• _YOUR OBJECTIVE_: Once you find the line that contains "<box>193,855,293,943</box> as well.", write out that line and every line after it to the end of the records, exactly and with nothing else.

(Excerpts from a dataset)
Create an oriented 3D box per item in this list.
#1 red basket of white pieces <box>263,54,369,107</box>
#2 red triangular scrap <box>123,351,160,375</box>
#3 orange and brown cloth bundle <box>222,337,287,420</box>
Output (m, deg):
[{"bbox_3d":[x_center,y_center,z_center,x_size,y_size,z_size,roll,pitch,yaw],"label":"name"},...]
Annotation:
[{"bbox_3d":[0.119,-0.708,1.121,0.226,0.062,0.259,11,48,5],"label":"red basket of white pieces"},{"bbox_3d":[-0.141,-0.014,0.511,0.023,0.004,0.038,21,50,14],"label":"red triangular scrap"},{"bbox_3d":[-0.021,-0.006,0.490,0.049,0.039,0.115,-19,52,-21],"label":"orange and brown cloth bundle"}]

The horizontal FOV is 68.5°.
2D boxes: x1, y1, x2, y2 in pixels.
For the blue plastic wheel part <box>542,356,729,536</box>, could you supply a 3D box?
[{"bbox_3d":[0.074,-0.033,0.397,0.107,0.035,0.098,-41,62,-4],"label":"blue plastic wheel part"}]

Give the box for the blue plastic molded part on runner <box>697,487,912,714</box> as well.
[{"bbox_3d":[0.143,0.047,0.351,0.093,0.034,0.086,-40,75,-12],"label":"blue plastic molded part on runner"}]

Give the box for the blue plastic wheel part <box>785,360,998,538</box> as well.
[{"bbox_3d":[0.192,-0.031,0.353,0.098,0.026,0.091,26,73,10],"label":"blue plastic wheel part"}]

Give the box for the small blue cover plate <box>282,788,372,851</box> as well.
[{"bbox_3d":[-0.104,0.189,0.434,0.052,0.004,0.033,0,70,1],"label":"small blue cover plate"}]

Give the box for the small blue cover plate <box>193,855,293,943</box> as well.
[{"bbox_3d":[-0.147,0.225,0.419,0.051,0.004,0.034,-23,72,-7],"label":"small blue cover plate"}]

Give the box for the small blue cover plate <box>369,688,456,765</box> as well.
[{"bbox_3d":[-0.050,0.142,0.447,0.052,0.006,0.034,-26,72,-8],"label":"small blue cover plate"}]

• _EXERCISE RESULT_:
Give the box for the small blue cover plate <box>193,855,293,943</box> as well.
[{"bbox_3d":[-0.147,0.225,0.419,0.051,0.004,0.034,-23,72,-7],"label":"small blue cover plate"}]

Give the box for the small blue cover plate <box>369,688,456,765</box> as well.
[{"bbox_3d":[-0.050,0.142,0.447,0.052,0.006,0.034,-26,72,-8],"label":"small blue cover plate"}]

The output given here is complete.